Les tableaux de bord et rapports facilitent le pilotage dans le temps.
La philosophie ORKA
Ce n’est pas ISO 27001 qui doit s’adapter à l’outil.
C’est l’outil qui doit accompagner la manière dont l’organisation décide de faire vivre son SMSI.
Ressources pratiques
Les modèles ISO 27001 à télécharger
Pour faciliter le démarrage de la démarche, nous mettons à disposition les principaux documents utilisés dans cet article.
Kit complet ISO 27001
Tous les modèles dans une seule archive
Retrouvez la lettre de cadrage, la Gap Analysis, le périmètre et la gouvernance, la PSSI, la SoA ainsi que le planning et le RACI dans une archive unique.
Des modèles à adapter
Ces documents constituent des supports de travail.
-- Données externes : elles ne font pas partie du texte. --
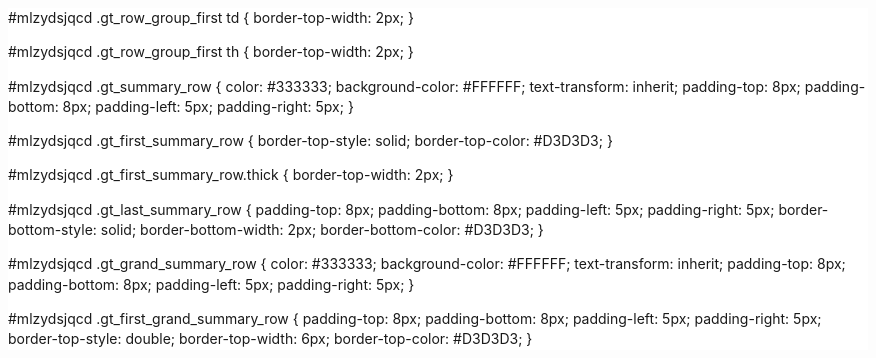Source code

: #mlzydsjqcd .gt_row_group_first td {
  border-top-width: 2px;
}

#mlzydsjqcd .gt_row_group_first th {
  border-top-width: 2px;
}

#mlzydsjqcd .gt_summary_row {
  color: #333333;
  background-color: #FFFFFF;
  text-transform: inherit;
  padding-top: 8px;
  padding-bottom: 8px;
  padding-left: 5px;
  padding-right: 5px;
}

#mlzydsjqcd .gt_first_summary_row {
  border-top-style: solid;
  border-top-color: #D3D3D3;
}

#mlzydsjqcd .gt_first_summary_row.thick {
  border-top-width: 2px;
}

#mlzydsjqcd .gt_last_summary_row {
  padding-top: 8px;
  padding-bottom: 8px;
  padding-left: 5px;
  padding-right: 5px;
  border-bottom-style: solid;
  border-bottom-width: 2px;
  border-bottom-color: #D3D3D3;
}

#mlzydsjqcd .gt_grand_summary_row {
  color: #333333;
  background-color: #FFFFFF;
  text-transform: inherit;
  padding-top: 8px;
  padding-bottom: 8px;
  padding-left: 5px;
  padding-right: 5px;
}

#mlzydsjqcd .gt_first_grand_summary_row {
  padding-top: 8px;
  padding-bottom: 8px;
  padding-left: 5px;
  padding-right: 5px;
  border-top-style: double;
  border-top-width: 6px;
  border-top-color: #D3D3D3;
}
Ils doivent être adaptés à votre organisation, à votre périmètre, à vos risques et à vos objectifs.
Amélioration continue
La conformité n’est pas un état
Une organisation ne devient pas « conforme » une fois pour toutes parce qu’elle a produit une PSSI, une analyse de risques et quelques procédures.
La sécurité de l’information repose sur une boucle permanente : observer, évaluer, décider, agir, contrôler et améliorer.
ISO 27001 donne un cadre particulièrement solide à cette démarche. Les premiers outils peuvent être très simples.
L’essentiel est de ne pas perdre ce qui fait progressivement la valeur du SMSI : sa cohérence, son historique, ses responsabilités et sa capacité à démontrer ce qui est réellement fait.
Le principe à retenir
La conformité ne se documente pas seulement. Elle se pilote.
C’est là que se situe la différence entre une conformité documentaire et une véritable gouvernance de la sécurité de l’information.